How to organize digital dirty work

A human relation approach

Jeonghun Kim, Korea University Business School
Heeeun Jang, Yonsei Business Research Institute

One of the newly emerging digital jobs, content moderation, is investigated in this research. Content moderation refers to the process by which social media platforms monitor and filter user-generated improper contents using human labor and artificial intelligence. Improper contents contain the pornographic, the obscene, the violent, the illegal, and the hateful. Because these contents could damage the advertising revenue of social media platforms, a growing number of employees are being hired to moderate them. As managing data is the fundamental building block of the digital economy, it is self-evident that content moderation becomes a salient and elementary job in the era of digitalization. Accordingly, in the present study, the ways to organize content moderators are reviewed, and especially a human relation approach as an organizing way is investigated through the case study.

According to prior literature, a tayloristic approach is known as a widespread way to organize content moderation tasks. Digitalized tasks are fragmented into the smallest components and globally distributed through crowdsourcing platforms such as Mechanical Turk and oDesk. Globally disperse and isolated moderators perform these microtasks and are rewarded by a piece-rate system. Under the condition that the number of tasks streamed into crowdsourcing platforms is volatile, fragmented workers constantly experience a sense of precariousness.

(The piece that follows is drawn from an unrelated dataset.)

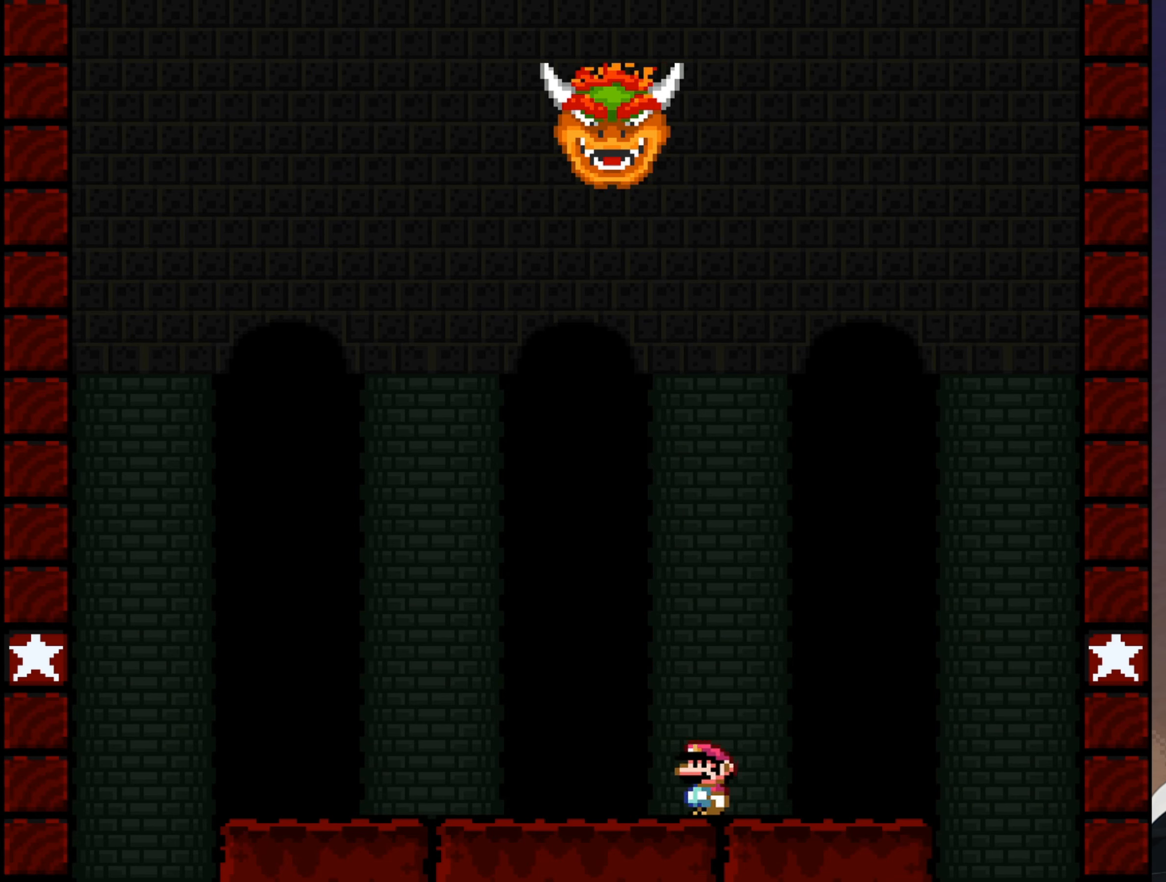
{"buttons": ["Y"], "events": []}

Repetitive and tedious tasks engender a feeling of stress and exposure to inappropriate contents sometimes triggers psychological trauma. For these dark-sides, content moderation often is called “digital dirty work”. Based on this approach, the growth of digital economy results in low-grade jobs.

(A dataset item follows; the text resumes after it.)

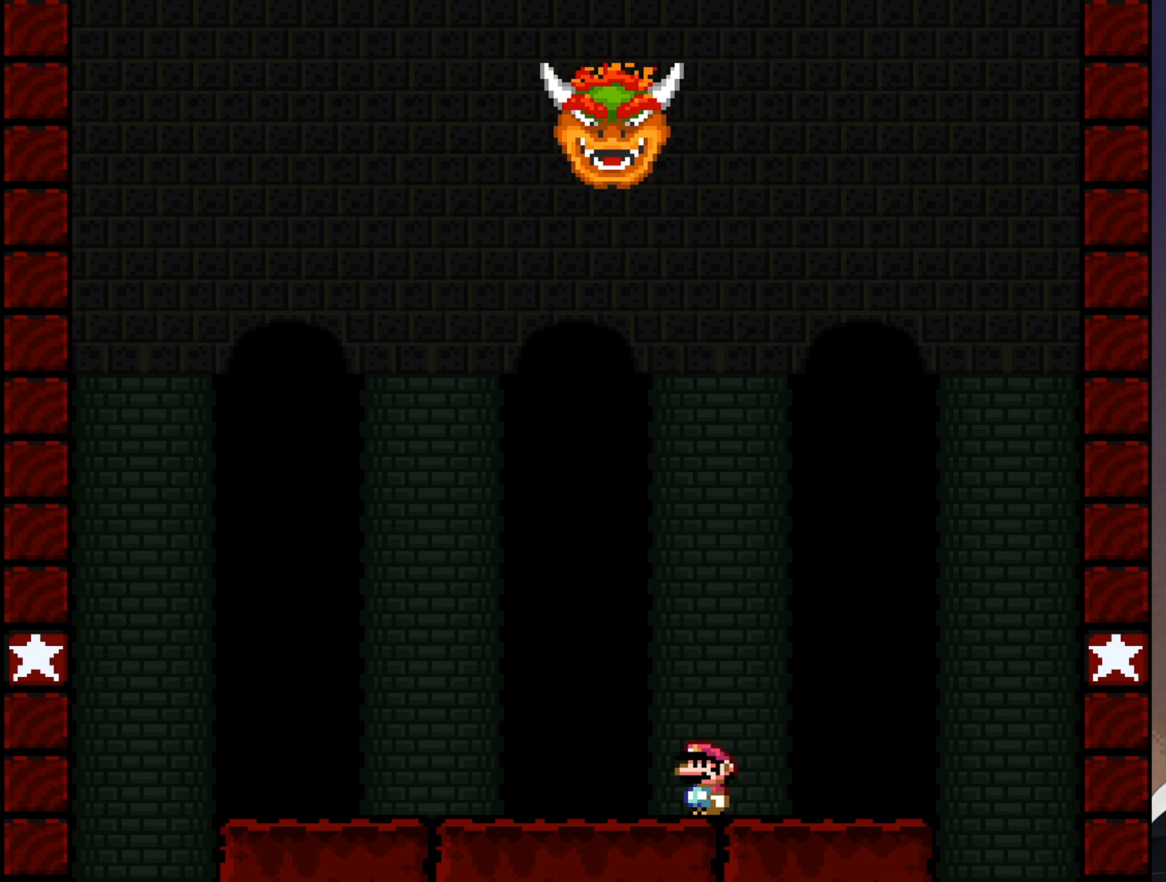
{"buttons": ["Y"], "events": []}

However, we investigate a company in the current research that utilized an alternative approach to organize content moderators. This company, which was established in 2013, represents itself as an elderly-friendly company. Four hundred fifty employees were employed in this company in 2018, of which average age is 60 years old, to mainly process contend moderation tasks such as map blurring, monitoring illegal and unethical postings, and managing flagged contents. Content moderation tasks have been subcontracted from various IT companies, including one of the biggest IT company in South Korea. The most intriguing point is that this company internalized elderly workforce rather than distributing content moderation tasks to crowdsourcing platforms. The emphasis was placed on core values such as equality, sharing, development to induce horizontal organizational culture. Most employees were employed as part-time employment which is suitable for the nature of elderly workforce, but guaranteed long-term contract. In addition, they were grouped by teams and worked together in the off-line workplaces. Various HR practices were adopted to increase employee motivation and skills, including socialization programs, intensive trainings, and fringe benefits.  

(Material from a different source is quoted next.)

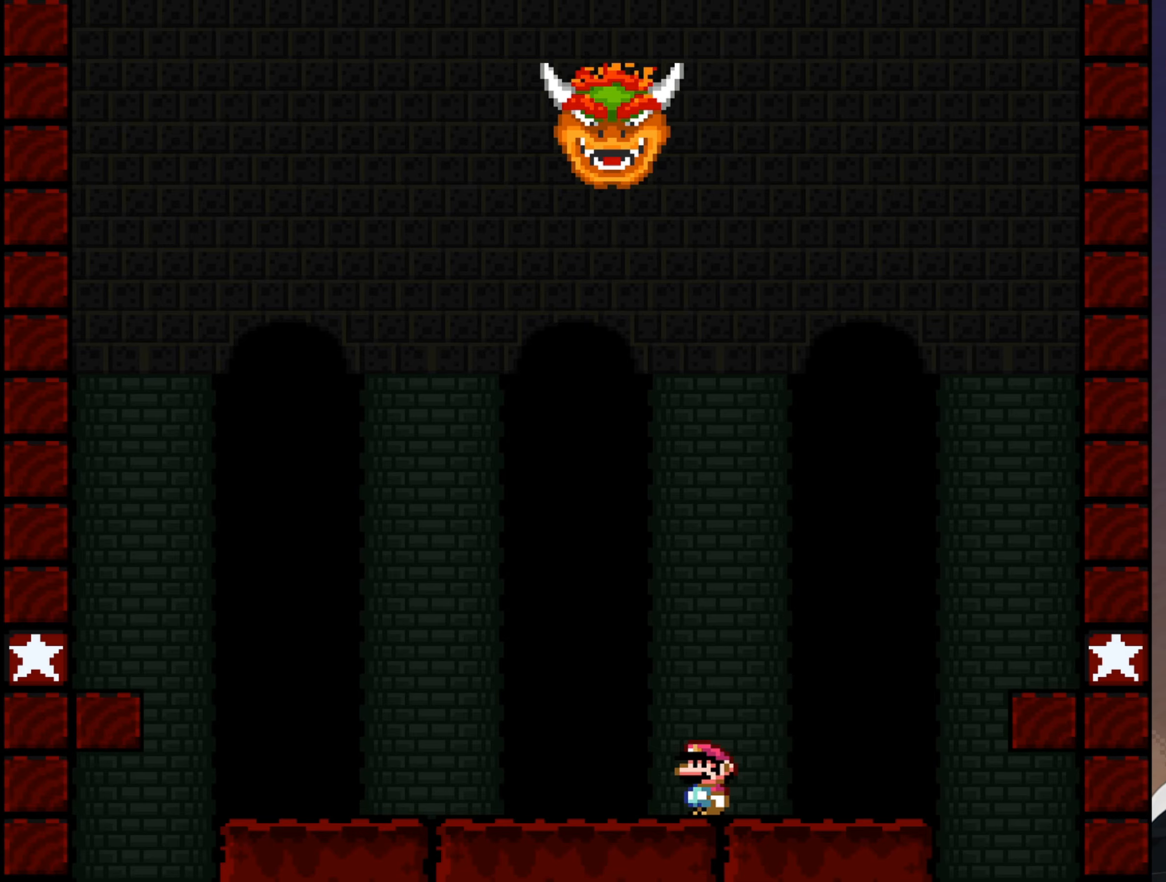
{"buttons": ["Y"], "events": []}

The internalization of workforce resulted in high performance in terms of productivity and quality. The interviews with several employees uncovered two mechanisms to explain this result: social identification and collective learning. First, employees’ social identification with occupation was an essential factor to lead to high performance. Since the elderly workforce is not rarely given the chance to participate in South Korea labor market, positive symbolic resources provided by company are effectively used by employees to reconstruct their positive -self. Many employees had a sense of mission about their job and called themselves as “digital county” rather than felt ashamed to do “digital dirty work”. The occupational identification induced a high level of employee involvement in the work process, and thus high-quality decision making. Second, collective learning, which is facilitated by HR practices, were effective to cope with improper contents that are always changing. Along with intensive training to develop employees’ human capital, social capital among employees fostered by team activities, socialization programs, and egalitarian culture led to collective learning and increased problem-solving skills. In sum, the internalization, based on the human relation approach, was effective to handle content moderation tasks that require ethical and contextual decision making and ongoing learning.

The results of this research showed that the human relation approach could be an effective way to organize digitalized microtasks. The tayloristic approach base on the premise that digitalization inevitably deteriorates the quality of existing jobs and generates low-grade jobs. However, fragmenting crowding workers has limitations in that the potential productivity embedded within social relations is overlooked. For this reason, HR practices designed to foster social relations within workplaces are still important to effectively process digitalized tasks. Especially, motivation coming from social meaning and collective learning through cooperation between co-workers could be utilized as core resources to increase organizations’ competitive advantage, which is not easy to be organized among crowding workers. In conclusion, this research sheds light on the importance of managing human resources in the era of digitalization.